Of course, when it comes to building a UI for editing user settings at run-time, Xamarin.Forms has all kinds of wonderful facilities, including a TableView intent specifically for settings (TableIntent.Settings). However, when it comes to extending the platform-specific Settings app, you’re on your own. That’s not such a big deal, however, since only iOS actually supports extending the Settings app (using iOS Settings Bundles). Android doesn’t support it at all (they only let the user configure things like whether an app has permission to send notifications) and while Windows Phone 8 has an extensible Settings Hub for their apps, it’s a hack if you do it with your own apps (and unlikely to make it past the Windows Store police).

Where Are We?

So, while Xamarin.Forms doesn’t provide any built in support for app or user settings, the underlying platform provides enough to make implementing the former trivial and the Xamarin ecosystem provides nicely for the latter (thanks, James!).

Even more interesting is what Xamarin has enabled with this ecosystem.
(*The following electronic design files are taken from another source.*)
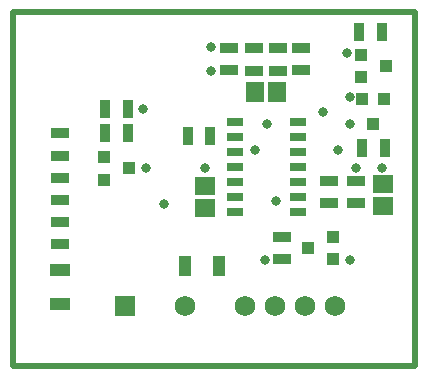
<source format=gts>
G04*
G04 #@! TF.GenerationSoftware,Altium Limited,CircuitStudio,1.5.2 (1.5.2.30)*
G04*
G04 Layer_Color=20142*
%FSLAX44Y44*%
%MOMM*%
G71*
G01*
G75*
%ADD20C,0.5000*%
%ADD30R,1.1176X1.0160*%
%ADD31R,1.0160X1.1176*%
%ADD32R,0.9032X1.5032*%
%ADD33R,1.5032X0.9032*%
%ADD34R,1.5032X1.8032*%
%ADD35R,1.1032X1.8032*%
%ADD36R,1.8032X1.5032*%
%ADD37R,1.8032X1.1032*%
%ADD38R,1.3832X0.7832*%
%ADD39C,1.7272*%
%ADD40R,1.7272X1.7272*%
%ADD41C,0.8032*%
D20*
X260000Y250000D02*
X600000D01*
Y550000D01*
X260000D02*
X600000D01*
X260000Y250000D02*
Y550000D01*
D30*
X575388Y504076D02*
D03*
X554212Y494424D02*
D03*
Y513576D02*
D03*
X358088Y417576D02*
D03*
X336912Y407924D02*
D03*
Y427076D02*
D03*
X509412Y349924D02*
D03*
X530588Y359576D02*
D03*
Y340424D02*
D03*
D31*
X564876Y455312D02*
D03*
X555224Y476488D02*
D03*
X574376D02*
D03*
D32*
X572000Y532500D02*
D03*
X553000D02*
D03*
X574500Y435000D02*
D03*
X555500D02*
D03*
X357000Y447500D02*
D03*
X338000D02*
D03*
Y467500D02*
D03*
X357000D02*
D03*
X427000Y445000D02*
D03*
X408000D02*
D03*
D33*
X463720Y500210D02*
D03*
Y519210D02*
D03*
X484040D02*
D03*
Y500210D02*
D03*
X442500Y519500D02*
D03*
Y500500D02*
D03*
X504000Y500250D02*
D03*
Y519250D02*
D03*
X300000Y447000D02*
D03*
Y428000D02*
D03*
Y409500D02*
D03*
Y390500D02*
D03*
Y372000D02*
D03*
Y353000D02*
D03*
X487500Y340500D02*
D03*
Y359500D02*
D03*
X550000Y388000D02*
D03*
Y407000D02*
D03*
X527500D02*
D03*
Y388000D02*
D03*
D34*
X464380Y481730D02*
D03*
X483380D02*
D03*
D35*
X405500Y335000D02*
D03*
X434500D02*
D03*
D36*
X573490Y404200D02*
D03*
Y385200D02*
D03*
X422710Y402410D02*
D03*
Y383410D02*
D03*
D37*
X299330Y331170D02*
D03*
Y302170D02*
D03*
D38*
X447990Y380610D02*
D03*
Y393310D02*
D03*
Y406010D02*
D03*
Y418710D02*
D03*
Y431410D02*
D03*
Y444110D02*
D03*
Y456810D02*
D03*
X501190D02*
D03*
Y444110D02*
D03*
Y431410D02*
D03*
Y418710D02*
D03*
Y406010D02*
D03*
Y393310D02*
D03*
Y380610D02*
D03*
D39*
X481330Y300990D02*
D03*
X455930D02*
D03*
X405130D02*
D03*
X506730D02*
D03*
X532130D02*
D03*
D40*
X354330D02*
D03*
D41*
X475000Y455000D02*
D03*
X522500Y465000D02*
D03*
X545000Y455000D02*
D03*
X535000Y432500D02*
D03*
X545000Y477500D02*
D03*
X542500Y515000D02*
D03*
X427500Y500000D02*
D03*
X465000Y432500D02*
D03*
X427500Y520000D02*
D03*
X387500Y387500D02*
D03*
X482500Y390000D02*
D03*
X372500Y417500D02*
D03*
X370000Y467500D02*
D03*
X422710Y417290D02*
D03*
X473500Y340000D02*
D03*
X572500Y418020D02*
D03*
X550000Y417500D02*
D03*
X545000Y340000D02*
D03*
M02*

</source>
They’ve mixed their very impressive core .NET and C# compiler implementation (Mono) with a set of mobile libraries providing direct access to the native platforms (MonoTouch and MonoDroid), added a core implementation of UI abstraction (Xamarin.Forms) and integration into the .NET developer’s IDE of choice (Visual Studio) together with an extensible, discoverable set of libraries (NuGet) that make it easy for 3rd party developers to contribute. That’s a platform, my friends, and it’s separate from the one that Microsoft is building. What makes it impressive is that it takes the army of .NET developers and points them at the current hotness, i.e. building iOS and Android apps, in a way that Microsoft never could. Moreover, because they’ve managed to also support Windows Phone pretty seamlessly, they’ve managed to get Microsoft to back them.

We’ll see how successful Xamarin is over time, but they certainly have a very good story to tell .NET developers.